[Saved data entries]
--- START ---

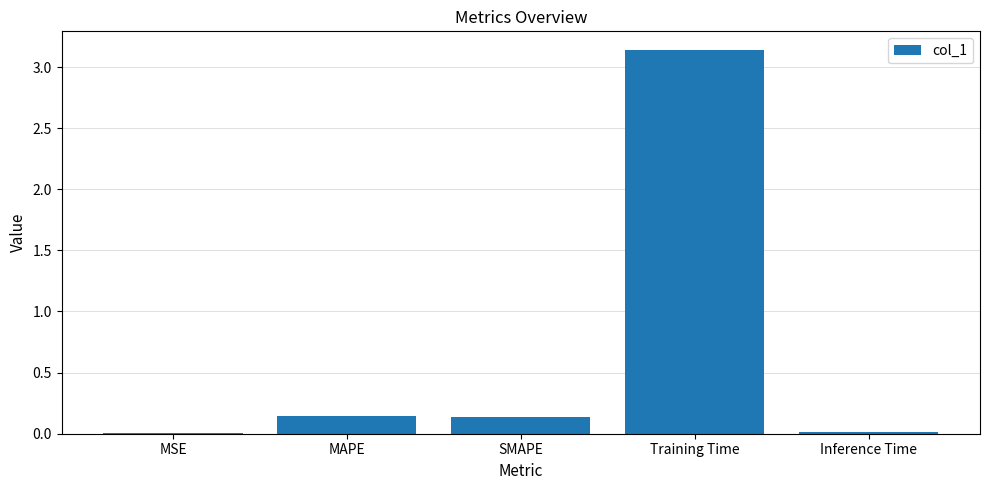

Which category has the highest value across all series?

Training Time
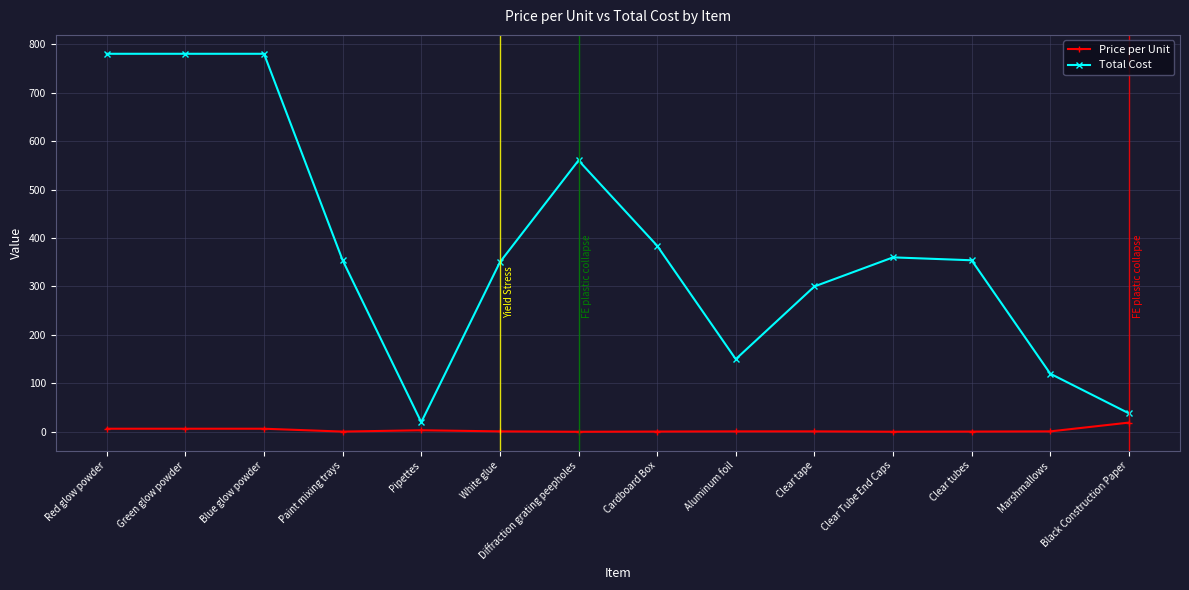

How many values in the Price per Unit series are below 1?

5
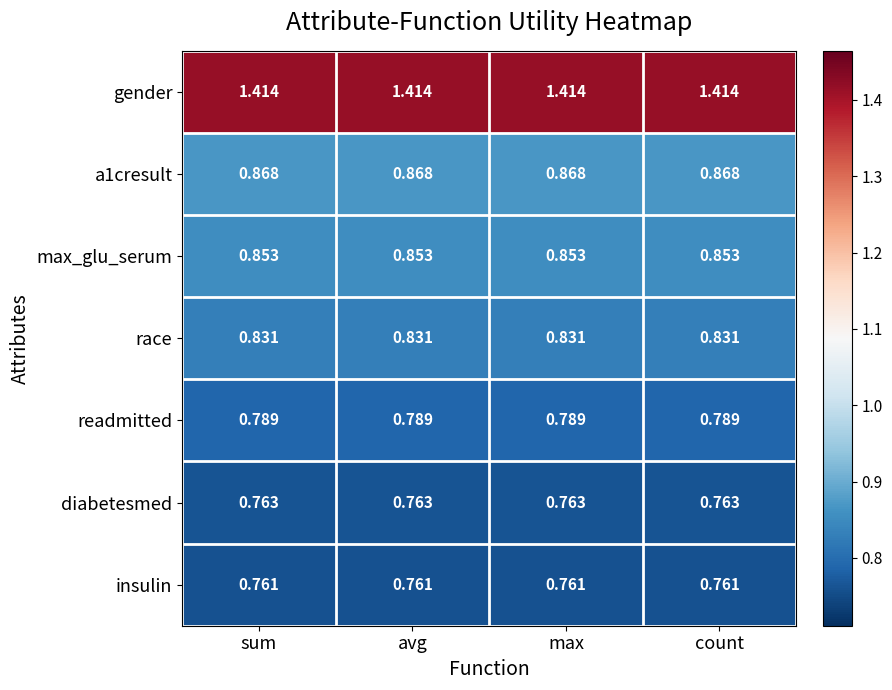

Which series has the largest total across all categories?

gender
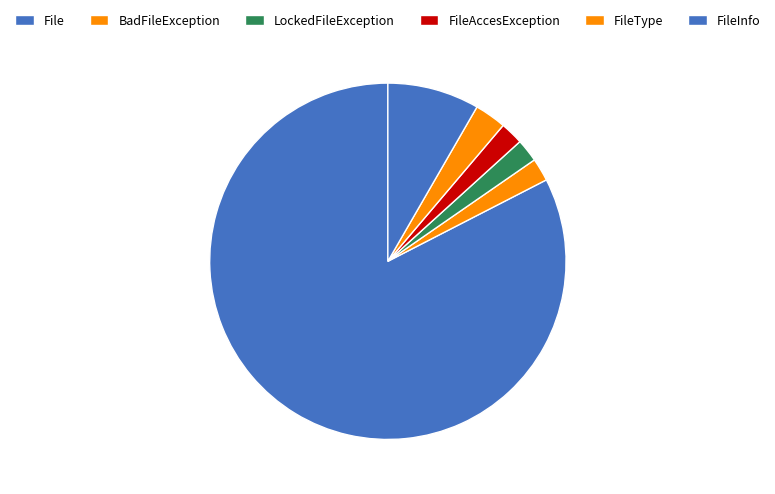

Which category has the biggest portion of the pie?

File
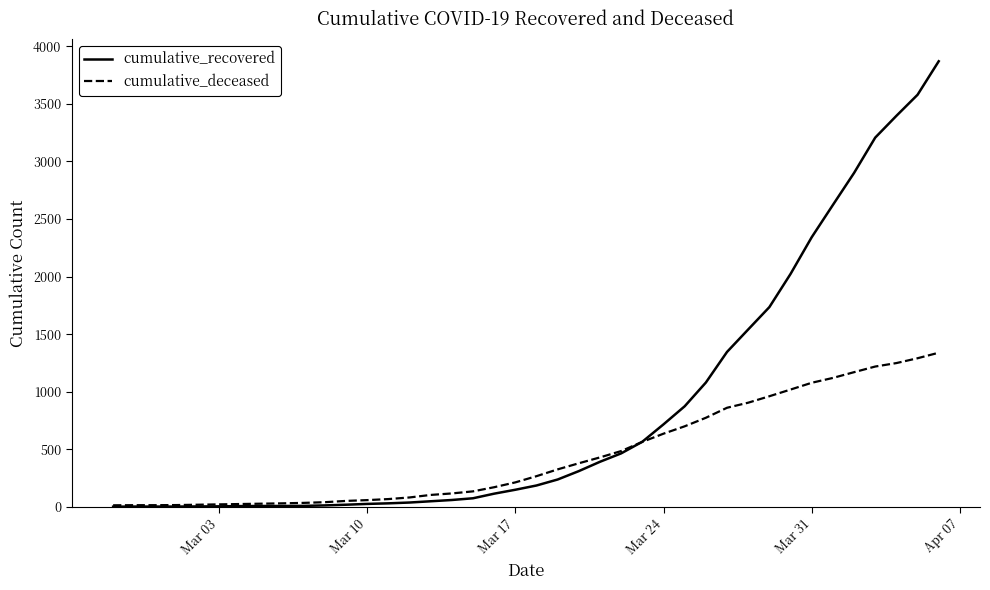

Does the chart display data point markers on the line(s)?

No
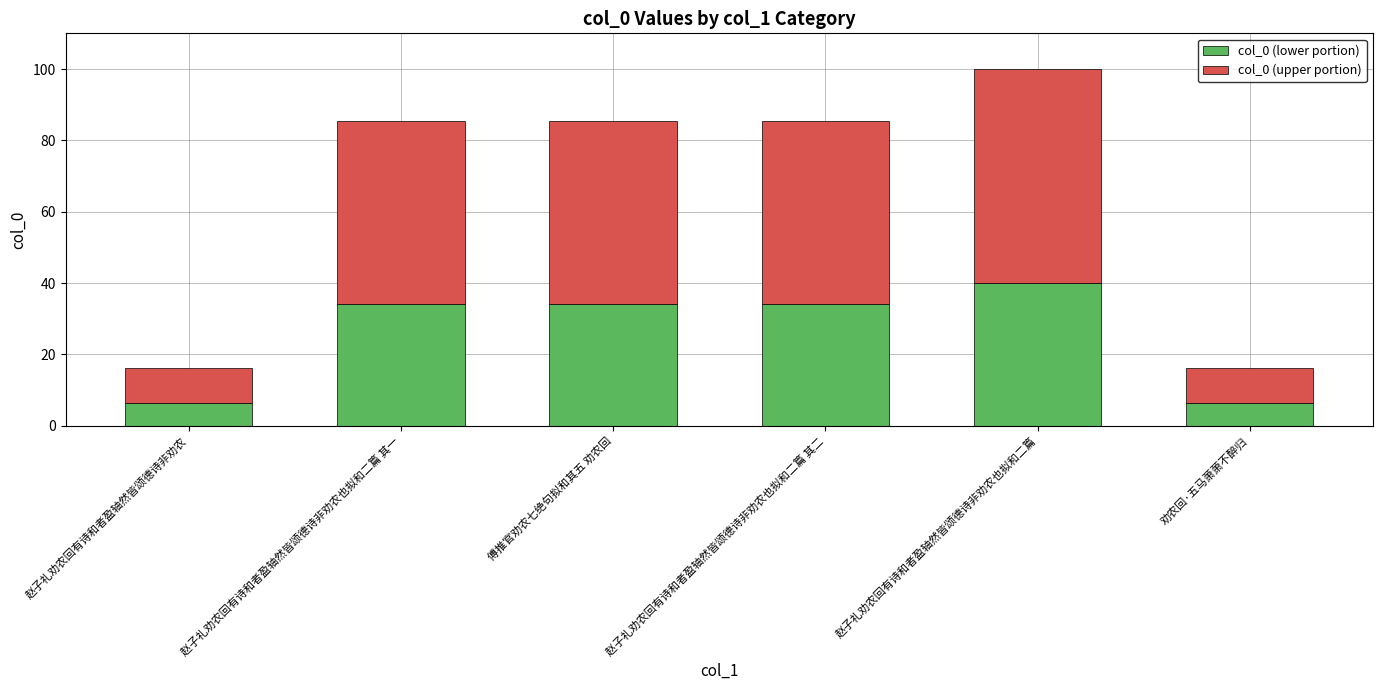

Reading left to right, what are the values for col_0 (lower portion)?

赵子礼劝农回有诗和者盈轴然皆颂德诗非劝农=6.5	赵子礼劝农回有诗和者盈轴然皆颂德诗非劝农也拟和二篇 其一=34.2	傅推官劝农七绝句拟和其五 劝农回=34.2	赵子礼劝农回有诗和者盈轴然皆颂德诗非劝农也拟和二篇 其二=34.2	赵子礼劝农回有诗和者盈轴然皆颂德诗非劝农也拟和二篇=40.0	劝农回·五马萧萧不醉归=6.5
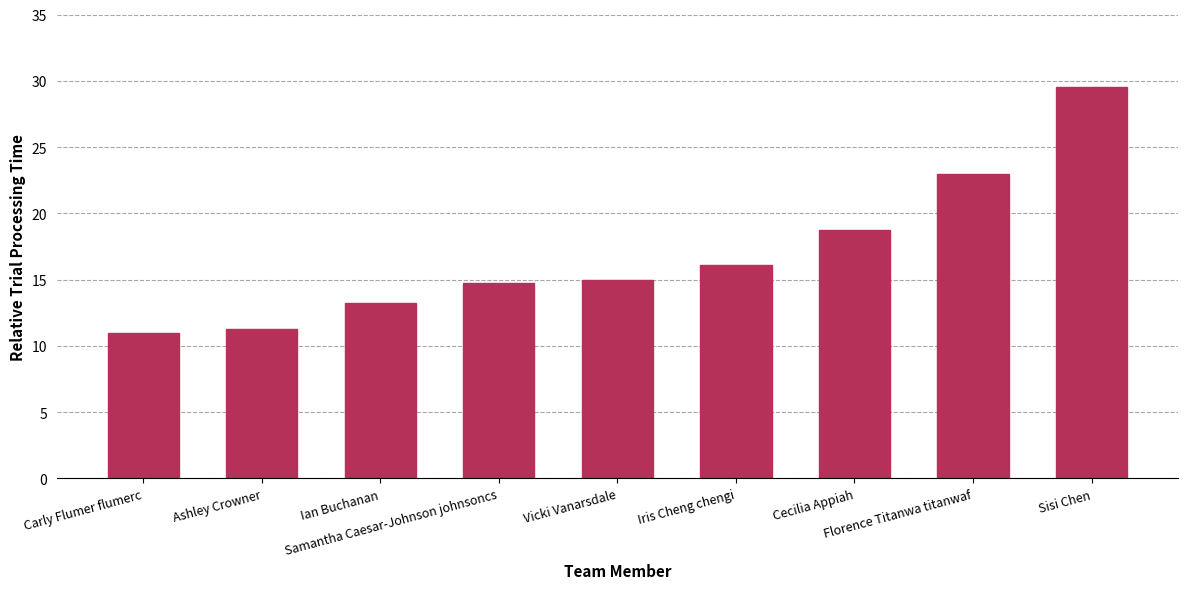

What is the sum of all values?

152.6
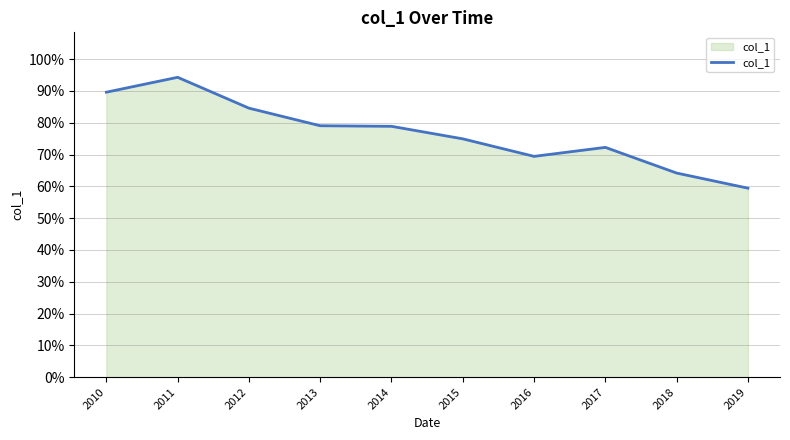

Does the chart display data point markers on the line(s)?

No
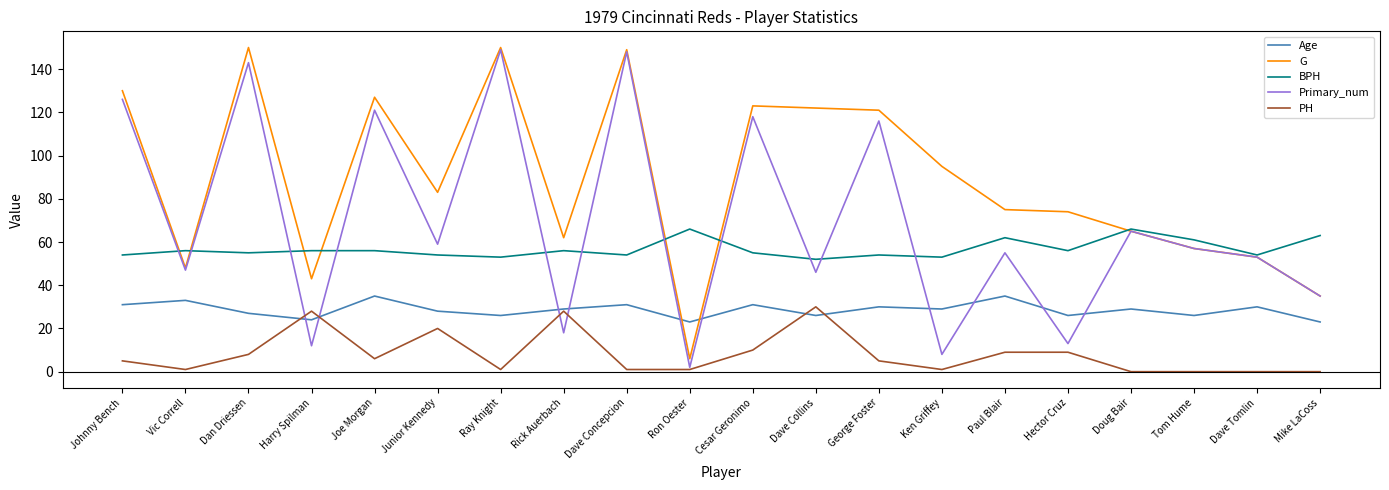

What is the average value of the G series?

88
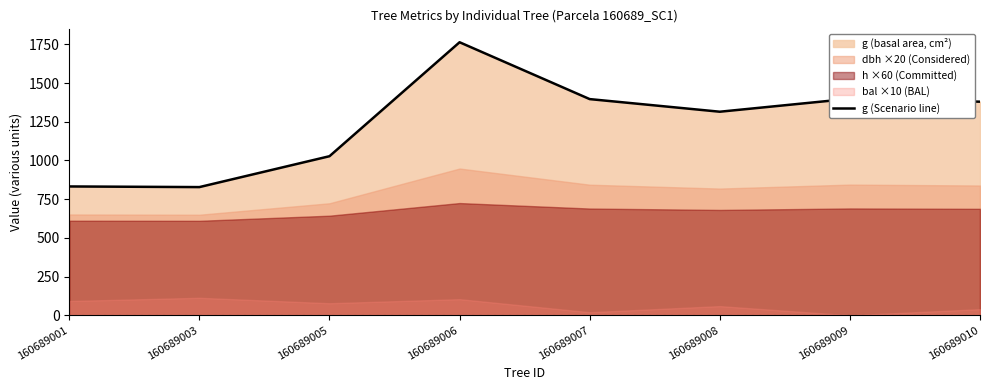

How many interior local peaks (higher than both neighbors) does the data have?

2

--- END ---

▶ **What you should do**: Present each nonblank line of the listing above as a row of a Markdown table with the columns Row and Line, numbering the rows in order. Omit the pictures from the table.

▶ **Reply**:
| Row | Line |
|---|---|
| 1 | Which category has the highest value across all series? |
| 2 | Training Time |
| 3 | How many values in the Price per Unit series are below 1? |
| 4 | 5 |
| 5 | Which series has the largest total across all categories? |
| 6 | gender |
| 7 | Which category has the biggest portion of the pie? |
| 8 | File |
| 9 | Does the chart display data point markers on the line(s)? |
| 10 | No |
| 11 | Reading left to right, what are the values for col_0 (lower portion)? |
| 12 | 赵子礼劝农回有诗和者盈轴然皆颂德诗非劝农=6.5	赵子礼劝农回有诗和者盈轴然皆颂德诗非劝农也拟和二篇 其一=34.2	傅推官劝农七绝句拟和其五 劝农回=34.2	赵子礼劝农回有诗和者盈轴然皆颂德诗非劝农也拟和二篇 其二=34.2	赵子礼劝农回有诗和者盈轴然皆颂德诗非劝农也拟和二篇=40.0	劝农回·五马萧萧不醉归=6.5 |
| 13 | What is the sum of all values? |
| 14 | 152.6 |
| 15 | Does the chart display data point markers on the line(s)? |
| 16 | No |
| 17 | What is the average value of the G series? |
| 18 | 88 |
| 19 | How many interior local peaks (higher than both neighbors) does the data have? |
| 20 | 2 |